→ **Problem description**: Below are records; count how many of their lines contain the string "known", and give only that number.

→ **Exercise data**:
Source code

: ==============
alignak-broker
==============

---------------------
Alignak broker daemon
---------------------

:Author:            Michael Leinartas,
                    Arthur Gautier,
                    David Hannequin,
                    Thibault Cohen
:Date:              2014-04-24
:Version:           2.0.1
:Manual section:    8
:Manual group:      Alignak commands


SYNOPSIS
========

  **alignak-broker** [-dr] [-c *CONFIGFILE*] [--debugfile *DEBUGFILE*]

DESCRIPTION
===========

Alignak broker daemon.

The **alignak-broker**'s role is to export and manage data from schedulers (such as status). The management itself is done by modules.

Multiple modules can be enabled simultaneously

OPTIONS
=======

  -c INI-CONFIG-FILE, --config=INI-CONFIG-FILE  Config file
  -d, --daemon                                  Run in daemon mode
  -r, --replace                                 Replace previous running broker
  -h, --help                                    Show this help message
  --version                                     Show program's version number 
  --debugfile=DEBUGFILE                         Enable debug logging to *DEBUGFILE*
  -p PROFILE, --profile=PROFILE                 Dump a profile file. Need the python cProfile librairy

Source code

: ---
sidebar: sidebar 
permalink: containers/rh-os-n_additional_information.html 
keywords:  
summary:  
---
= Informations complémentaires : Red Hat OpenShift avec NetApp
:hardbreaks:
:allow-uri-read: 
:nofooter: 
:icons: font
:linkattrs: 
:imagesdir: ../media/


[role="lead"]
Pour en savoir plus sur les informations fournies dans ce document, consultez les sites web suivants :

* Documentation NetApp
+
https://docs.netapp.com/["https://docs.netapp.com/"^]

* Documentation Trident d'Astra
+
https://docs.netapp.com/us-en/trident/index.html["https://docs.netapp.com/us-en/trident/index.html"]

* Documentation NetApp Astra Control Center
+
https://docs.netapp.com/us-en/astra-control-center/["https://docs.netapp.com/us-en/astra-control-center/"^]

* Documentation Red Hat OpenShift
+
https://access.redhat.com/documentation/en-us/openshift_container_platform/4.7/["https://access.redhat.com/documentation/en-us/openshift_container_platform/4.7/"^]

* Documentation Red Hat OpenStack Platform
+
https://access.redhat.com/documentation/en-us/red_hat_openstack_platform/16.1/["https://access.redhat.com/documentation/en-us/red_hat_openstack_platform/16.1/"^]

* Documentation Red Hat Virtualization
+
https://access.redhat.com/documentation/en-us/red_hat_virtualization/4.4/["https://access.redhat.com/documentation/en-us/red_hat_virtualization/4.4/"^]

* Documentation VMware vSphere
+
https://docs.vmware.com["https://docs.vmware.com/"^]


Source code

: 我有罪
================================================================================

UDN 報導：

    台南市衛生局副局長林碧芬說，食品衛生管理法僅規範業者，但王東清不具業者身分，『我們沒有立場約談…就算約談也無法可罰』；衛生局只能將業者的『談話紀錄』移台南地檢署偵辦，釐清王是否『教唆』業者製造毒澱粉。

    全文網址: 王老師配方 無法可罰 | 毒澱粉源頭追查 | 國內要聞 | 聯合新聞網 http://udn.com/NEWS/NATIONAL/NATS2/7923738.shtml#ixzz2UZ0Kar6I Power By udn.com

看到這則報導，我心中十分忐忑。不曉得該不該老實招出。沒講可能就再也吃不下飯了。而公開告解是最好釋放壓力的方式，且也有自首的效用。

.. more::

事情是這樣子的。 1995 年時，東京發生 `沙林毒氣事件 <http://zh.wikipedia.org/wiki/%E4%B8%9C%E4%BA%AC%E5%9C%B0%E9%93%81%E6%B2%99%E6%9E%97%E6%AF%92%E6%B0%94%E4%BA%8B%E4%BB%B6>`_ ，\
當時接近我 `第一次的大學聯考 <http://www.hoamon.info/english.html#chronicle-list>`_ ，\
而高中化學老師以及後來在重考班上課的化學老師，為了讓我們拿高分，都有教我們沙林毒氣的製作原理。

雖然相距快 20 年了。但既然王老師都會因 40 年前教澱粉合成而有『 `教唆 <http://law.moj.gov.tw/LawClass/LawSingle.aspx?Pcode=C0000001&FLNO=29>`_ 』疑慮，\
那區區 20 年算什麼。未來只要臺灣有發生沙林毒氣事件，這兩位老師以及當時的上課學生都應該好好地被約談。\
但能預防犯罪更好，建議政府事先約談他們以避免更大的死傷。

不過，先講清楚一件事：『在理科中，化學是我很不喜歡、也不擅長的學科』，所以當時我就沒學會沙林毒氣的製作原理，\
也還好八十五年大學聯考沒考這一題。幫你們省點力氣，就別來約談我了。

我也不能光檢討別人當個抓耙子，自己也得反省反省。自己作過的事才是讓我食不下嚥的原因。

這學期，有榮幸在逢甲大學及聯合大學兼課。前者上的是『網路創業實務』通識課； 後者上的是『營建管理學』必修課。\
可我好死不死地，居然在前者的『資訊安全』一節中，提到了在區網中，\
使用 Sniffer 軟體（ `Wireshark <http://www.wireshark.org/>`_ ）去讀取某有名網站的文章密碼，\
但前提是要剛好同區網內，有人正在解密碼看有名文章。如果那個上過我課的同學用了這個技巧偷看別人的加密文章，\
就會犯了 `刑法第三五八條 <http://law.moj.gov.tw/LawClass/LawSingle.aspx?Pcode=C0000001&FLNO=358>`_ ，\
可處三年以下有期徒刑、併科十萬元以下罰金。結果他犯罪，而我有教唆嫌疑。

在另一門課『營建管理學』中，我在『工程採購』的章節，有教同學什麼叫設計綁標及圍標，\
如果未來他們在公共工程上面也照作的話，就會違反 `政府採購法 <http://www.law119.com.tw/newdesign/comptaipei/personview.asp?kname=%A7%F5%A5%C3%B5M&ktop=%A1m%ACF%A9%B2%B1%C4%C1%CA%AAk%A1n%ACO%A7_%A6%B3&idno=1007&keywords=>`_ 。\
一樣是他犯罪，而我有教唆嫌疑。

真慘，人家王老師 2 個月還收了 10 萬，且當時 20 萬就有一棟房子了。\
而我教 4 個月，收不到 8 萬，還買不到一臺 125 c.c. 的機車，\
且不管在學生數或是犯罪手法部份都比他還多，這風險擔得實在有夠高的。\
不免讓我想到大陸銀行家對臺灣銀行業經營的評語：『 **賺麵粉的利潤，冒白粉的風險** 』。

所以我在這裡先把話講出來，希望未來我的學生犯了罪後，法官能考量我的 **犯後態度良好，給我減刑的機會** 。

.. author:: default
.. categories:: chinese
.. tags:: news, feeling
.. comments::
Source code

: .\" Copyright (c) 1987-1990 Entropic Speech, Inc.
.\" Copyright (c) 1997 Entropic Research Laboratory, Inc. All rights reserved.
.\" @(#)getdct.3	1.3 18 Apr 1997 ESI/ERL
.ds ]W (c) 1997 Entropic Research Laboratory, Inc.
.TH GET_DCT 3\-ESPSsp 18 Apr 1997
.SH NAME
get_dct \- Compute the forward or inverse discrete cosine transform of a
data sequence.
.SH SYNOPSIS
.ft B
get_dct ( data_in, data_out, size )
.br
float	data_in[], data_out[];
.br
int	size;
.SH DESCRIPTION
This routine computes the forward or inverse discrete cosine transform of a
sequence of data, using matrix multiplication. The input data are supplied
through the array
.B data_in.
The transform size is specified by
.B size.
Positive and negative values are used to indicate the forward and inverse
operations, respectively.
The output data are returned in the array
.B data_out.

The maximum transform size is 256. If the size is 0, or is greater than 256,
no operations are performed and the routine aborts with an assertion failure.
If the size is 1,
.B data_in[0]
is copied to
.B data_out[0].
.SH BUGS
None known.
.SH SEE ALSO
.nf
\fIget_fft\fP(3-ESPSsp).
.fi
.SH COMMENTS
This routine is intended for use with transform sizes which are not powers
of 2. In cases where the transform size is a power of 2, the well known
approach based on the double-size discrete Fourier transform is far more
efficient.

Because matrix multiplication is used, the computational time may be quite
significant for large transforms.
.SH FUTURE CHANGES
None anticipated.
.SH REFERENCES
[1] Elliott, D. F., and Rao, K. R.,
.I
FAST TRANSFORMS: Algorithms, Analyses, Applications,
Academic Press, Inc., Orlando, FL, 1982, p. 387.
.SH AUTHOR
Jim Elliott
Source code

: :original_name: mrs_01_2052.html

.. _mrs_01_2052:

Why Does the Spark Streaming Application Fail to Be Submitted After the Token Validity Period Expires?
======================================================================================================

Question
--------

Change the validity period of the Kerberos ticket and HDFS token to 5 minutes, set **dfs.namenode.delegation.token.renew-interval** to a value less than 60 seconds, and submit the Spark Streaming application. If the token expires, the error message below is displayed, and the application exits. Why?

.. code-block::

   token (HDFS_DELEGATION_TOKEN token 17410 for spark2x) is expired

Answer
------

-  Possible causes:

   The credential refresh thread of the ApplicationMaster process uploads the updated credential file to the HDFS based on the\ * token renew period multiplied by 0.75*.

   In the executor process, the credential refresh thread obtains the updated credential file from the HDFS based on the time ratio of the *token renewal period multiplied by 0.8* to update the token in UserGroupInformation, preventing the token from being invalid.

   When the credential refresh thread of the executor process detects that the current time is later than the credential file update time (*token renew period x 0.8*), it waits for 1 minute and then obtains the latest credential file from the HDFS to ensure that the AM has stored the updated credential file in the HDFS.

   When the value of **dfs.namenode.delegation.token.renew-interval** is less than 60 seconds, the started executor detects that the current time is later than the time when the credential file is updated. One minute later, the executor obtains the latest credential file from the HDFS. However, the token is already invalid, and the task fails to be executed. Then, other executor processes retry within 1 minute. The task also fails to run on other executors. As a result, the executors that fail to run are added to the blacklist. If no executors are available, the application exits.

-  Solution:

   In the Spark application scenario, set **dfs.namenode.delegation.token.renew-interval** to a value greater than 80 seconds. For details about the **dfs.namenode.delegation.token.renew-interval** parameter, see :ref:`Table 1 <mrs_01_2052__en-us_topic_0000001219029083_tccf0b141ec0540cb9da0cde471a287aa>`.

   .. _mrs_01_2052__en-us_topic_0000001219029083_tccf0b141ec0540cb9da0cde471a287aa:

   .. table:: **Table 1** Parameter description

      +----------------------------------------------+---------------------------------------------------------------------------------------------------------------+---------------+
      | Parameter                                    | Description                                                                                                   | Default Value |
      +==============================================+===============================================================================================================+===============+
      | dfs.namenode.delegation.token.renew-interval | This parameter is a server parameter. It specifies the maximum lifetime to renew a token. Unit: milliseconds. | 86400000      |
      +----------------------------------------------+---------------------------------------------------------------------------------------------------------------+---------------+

→ **Expected output**: 2